Job
Could you find every line in the entries below that holds the word "Bradford" and copy it?

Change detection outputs
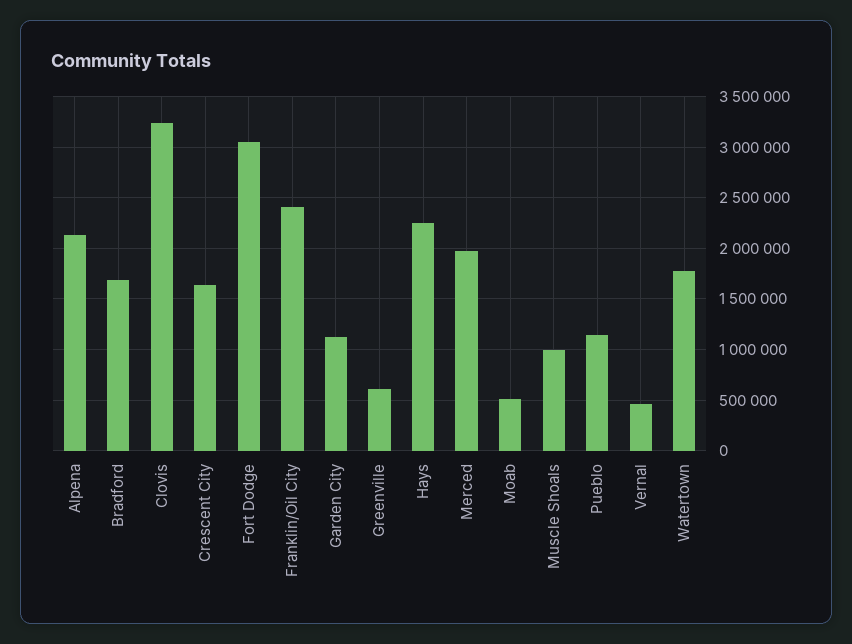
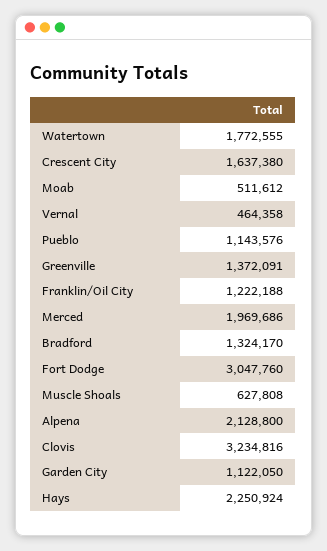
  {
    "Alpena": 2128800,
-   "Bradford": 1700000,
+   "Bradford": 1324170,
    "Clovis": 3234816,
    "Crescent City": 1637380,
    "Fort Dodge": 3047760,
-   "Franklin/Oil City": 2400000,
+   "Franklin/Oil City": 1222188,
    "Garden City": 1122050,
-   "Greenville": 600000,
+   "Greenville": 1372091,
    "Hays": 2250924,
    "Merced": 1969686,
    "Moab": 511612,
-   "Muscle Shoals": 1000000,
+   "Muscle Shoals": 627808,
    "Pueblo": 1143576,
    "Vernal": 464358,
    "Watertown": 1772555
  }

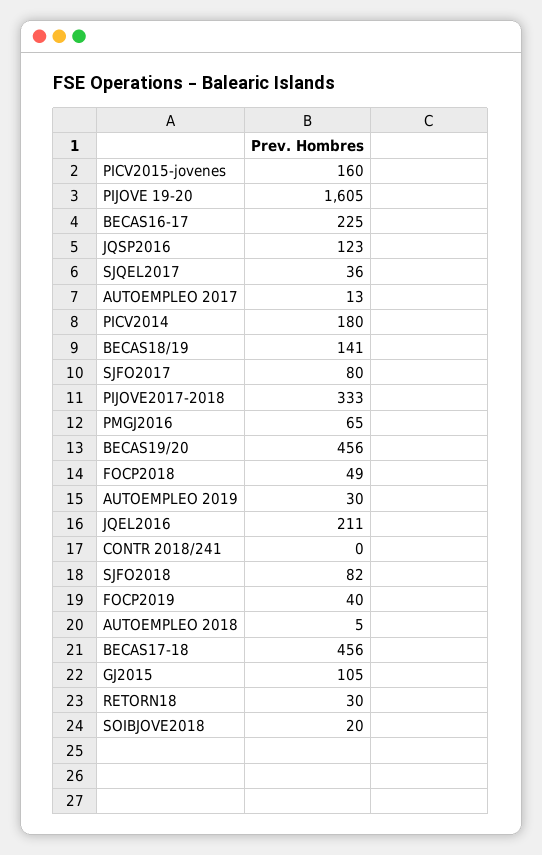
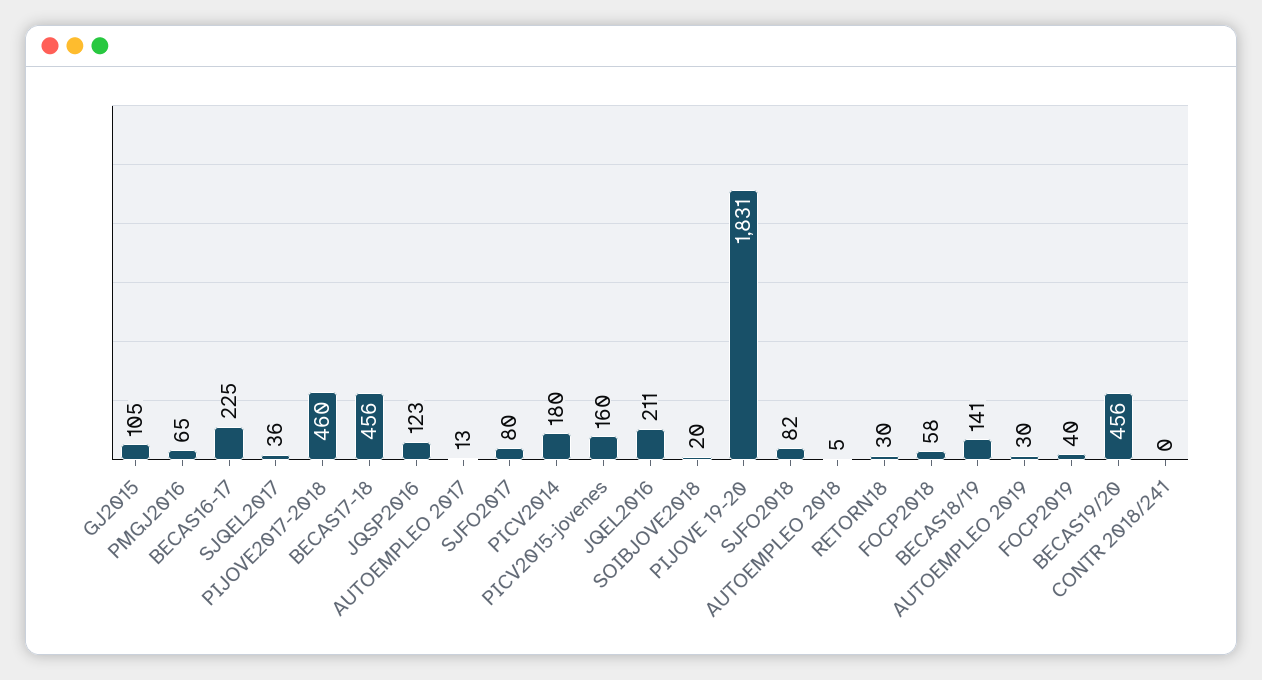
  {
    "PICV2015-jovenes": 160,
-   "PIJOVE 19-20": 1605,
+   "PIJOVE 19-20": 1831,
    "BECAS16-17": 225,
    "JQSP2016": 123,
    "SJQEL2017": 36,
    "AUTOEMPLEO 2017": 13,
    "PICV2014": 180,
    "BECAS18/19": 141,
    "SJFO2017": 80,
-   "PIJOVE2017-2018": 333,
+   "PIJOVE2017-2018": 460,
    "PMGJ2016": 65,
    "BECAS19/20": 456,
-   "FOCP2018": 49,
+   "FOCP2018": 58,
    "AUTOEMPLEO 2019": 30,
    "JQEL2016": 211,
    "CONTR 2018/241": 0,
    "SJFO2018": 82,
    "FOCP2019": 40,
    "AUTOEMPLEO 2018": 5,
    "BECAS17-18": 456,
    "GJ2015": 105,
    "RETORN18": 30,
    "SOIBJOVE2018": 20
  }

* * *

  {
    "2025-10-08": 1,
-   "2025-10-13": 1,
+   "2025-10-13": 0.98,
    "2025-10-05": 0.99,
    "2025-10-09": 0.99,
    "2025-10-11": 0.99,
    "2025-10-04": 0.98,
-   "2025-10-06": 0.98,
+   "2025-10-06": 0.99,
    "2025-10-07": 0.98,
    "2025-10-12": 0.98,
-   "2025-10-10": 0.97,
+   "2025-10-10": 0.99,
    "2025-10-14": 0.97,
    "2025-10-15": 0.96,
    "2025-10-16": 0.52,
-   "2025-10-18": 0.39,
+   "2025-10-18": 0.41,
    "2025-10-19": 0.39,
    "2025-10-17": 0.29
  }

Problem solution
-   "Bradford": 1700000,
+   "Bradford": 1324170,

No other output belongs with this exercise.